# TEKST:

###

Zakochana...

... ale nie w tym sensie o jakim można pomyśleć. :)  O przedmiocie mojej miłości za chwilę. Najpierw postępy (jeśli można tak nazwać kilka krzyżyków) w haftowaniu.  Tak prezentuje się piąta, czy raczej pół piątej torebki:

Opisywany w poprzednim poście haft dla mojej mamy:


No i na koniec chciałabym się pochwalić, że przełamałam moją ogromną niechęć do szydełkowania. Wręcz jestem zakochana w szydełkowaniu i ostatnio więcej czasu poświęcam słupkom i łańcuszkom niż haftowaniu. Moja niechęć wynikała z błędu popełnianego pewnie przez wiele osób. Zaczynałam naukę od cienkiego szydełka i kordonka. Teraz gdy mam szydełko 4 mm i normalną włóczkę, stało się to wszystko dla  mnie sto razy prostsze. Pomogła mi też gazetka, którą wypatrzyła dla mnie mama:



Po lewej stronie zdjęcia znajduje się wyszydełkowane "coś" :

Wiem, że nie jest jeszcze idealnie, ale i tak jestem z siebie ogromnie dumna. Miesiąc temu robiło mi się niedobrze na myśl, żebym ćwiczyła na szydełku, a dzisiaj nie mogę się od niego oderwać.

###

# FRAGMENTY DANYCH:
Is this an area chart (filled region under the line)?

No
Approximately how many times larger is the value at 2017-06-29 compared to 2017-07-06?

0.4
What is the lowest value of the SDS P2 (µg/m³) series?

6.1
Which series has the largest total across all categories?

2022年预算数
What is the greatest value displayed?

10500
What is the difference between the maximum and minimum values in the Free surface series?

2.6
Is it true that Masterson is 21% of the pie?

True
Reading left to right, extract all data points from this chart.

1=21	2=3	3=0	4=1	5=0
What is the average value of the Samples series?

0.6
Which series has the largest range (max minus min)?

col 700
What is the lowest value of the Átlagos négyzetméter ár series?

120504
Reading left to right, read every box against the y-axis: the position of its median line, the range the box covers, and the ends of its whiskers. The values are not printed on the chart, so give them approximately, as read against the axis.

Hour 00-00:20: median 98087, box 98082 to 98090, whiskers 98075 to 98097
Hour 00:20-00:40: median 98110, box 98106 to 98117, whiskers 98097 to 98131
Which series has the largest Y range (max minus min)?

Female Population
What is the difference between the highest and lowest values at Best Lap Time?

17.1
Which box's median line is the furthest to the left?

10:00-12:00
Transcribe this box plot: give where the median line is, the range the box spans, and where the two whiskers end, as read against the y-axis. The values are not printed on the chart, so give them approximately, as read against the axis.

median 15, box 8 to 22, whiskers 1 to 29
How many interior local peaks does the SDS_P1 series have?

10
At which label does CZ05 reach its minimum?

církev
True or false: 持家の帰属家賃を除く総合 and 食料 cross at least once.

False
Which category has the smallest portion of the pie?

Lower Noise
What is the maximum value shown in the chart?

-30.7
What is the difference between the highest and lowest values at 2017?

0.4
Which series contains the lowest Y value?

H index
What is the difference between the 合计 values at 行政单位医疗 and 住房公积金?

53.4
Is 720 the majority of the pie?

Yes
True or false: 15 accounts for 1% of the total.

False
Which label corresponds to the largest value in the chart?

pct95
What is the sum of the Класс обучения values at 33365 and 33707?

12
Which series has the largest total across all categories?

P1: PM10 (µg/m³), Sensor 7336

###

# POLECENIE A:
Wyjaśnij na podstawie tekstu, skąd wzięła się niechęć do szydełkowania i dlaczego ją przełamano. Zmieść się w jednym do trzech zdań.
# POLECENIE B:
Przepisz fragment tekstu od "Po lewej stronie" do "od niego oderwać." włącznie, zamieniając "szydełku" na "drutach".
# POLECENIE C:
Jakiej grubości szydełka używa się teraz według tekstu?
Dane pochodzą z innego źródła niż tekst.

# WYNIK A:
Niechęć wynikała z tego, że naukę zaczęto od cienkiego szydełka i kordonka. Po przejściu na szydełko 4 mm i normalną włóczkę wszystko stało się sto razy prostsze, a pomogła też gazetka wypatrzona przez mamę.

# WYNIK B:
Po lewej stronie zdjęcia znajduje się wyszydełkowane "coś" :

Wiem, że nie jest jeszcze idealnie, ale i tak jestem z siebie ogromnie dumna. Miesiąc temu robiło mi się niedobrze na myśl, żebym ćwiczyła na drutach, a dzisiaj nie mogę się od niego oderwać.

# WYNIK C:
4 mm.